TASK INPUTS =
——————
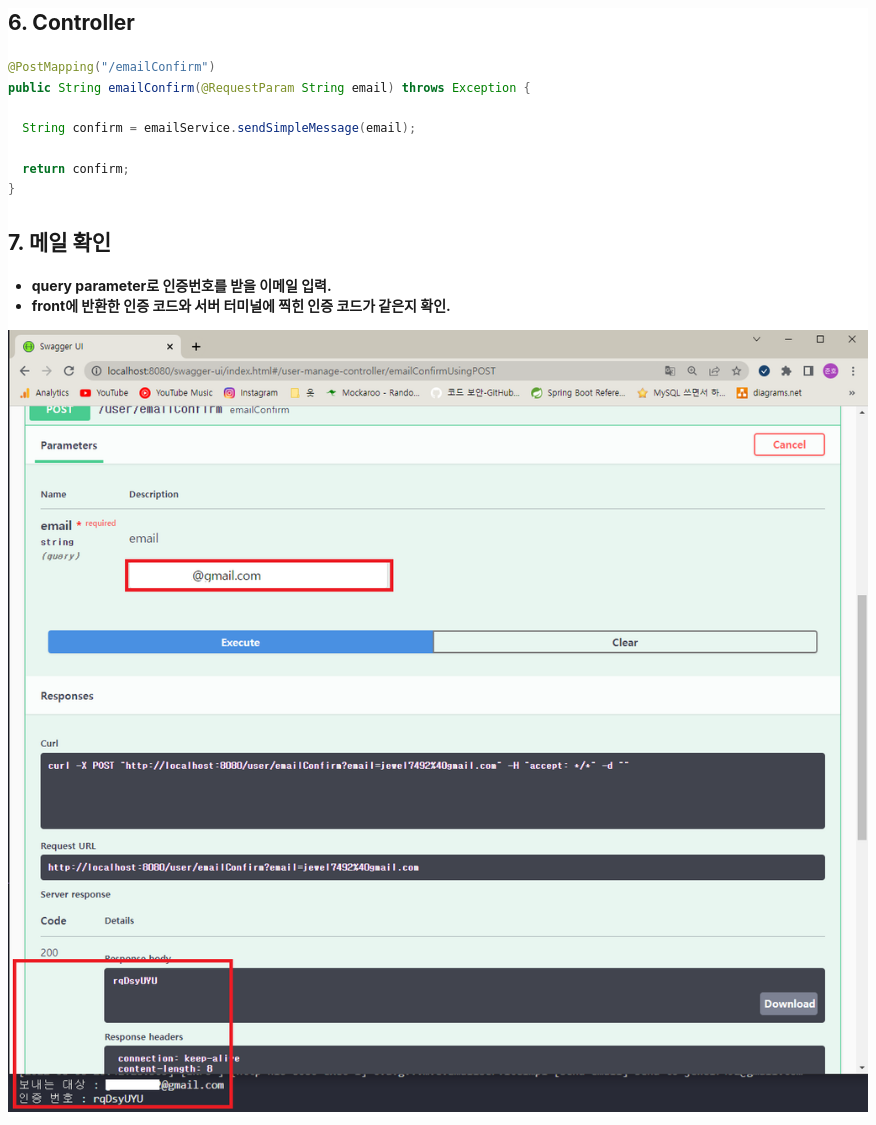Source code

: ## 6. Controller

```java
@PostMapping("/emailConfirm")
public String emailConfirm(@RequestParam String email) throws Exception {

  String confirm = emailService.sendSimpleMessage(email);

  return confirm;
}
```

## 7. 메일 확인

* **query parameter로 인증번호를 받을 이메일 입력.**  
* **front에 반환한 인증 코드와 서버 터미널에 찍힌 인증 코드가 같은지 확인.**

![그림5](/assets/Spring_boot/mail/5.png)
——————
TASK REQUIREMENTS =
Please print an exact copy of the records, with no pictures.

SOLVED EXERCISE =
Source code

: ## 6. Controller

```java
@PostMapping("/emailConfirm")
public String emailConfirm(@RequestParam String email) throws Exception {

  String confirm = emailService.sendSimpleMessage(email);

  return confirm;
}
```

## 7. 메일 확인

* **query parameter로 인증번호를 받을 이메일 입력.**  
* **front에 반환한 인증 코드와 서버 터미널에 찍힌 인증 코드가 같은지 확인.**

![그림5](/assets/Spring_boot/mail/5.png)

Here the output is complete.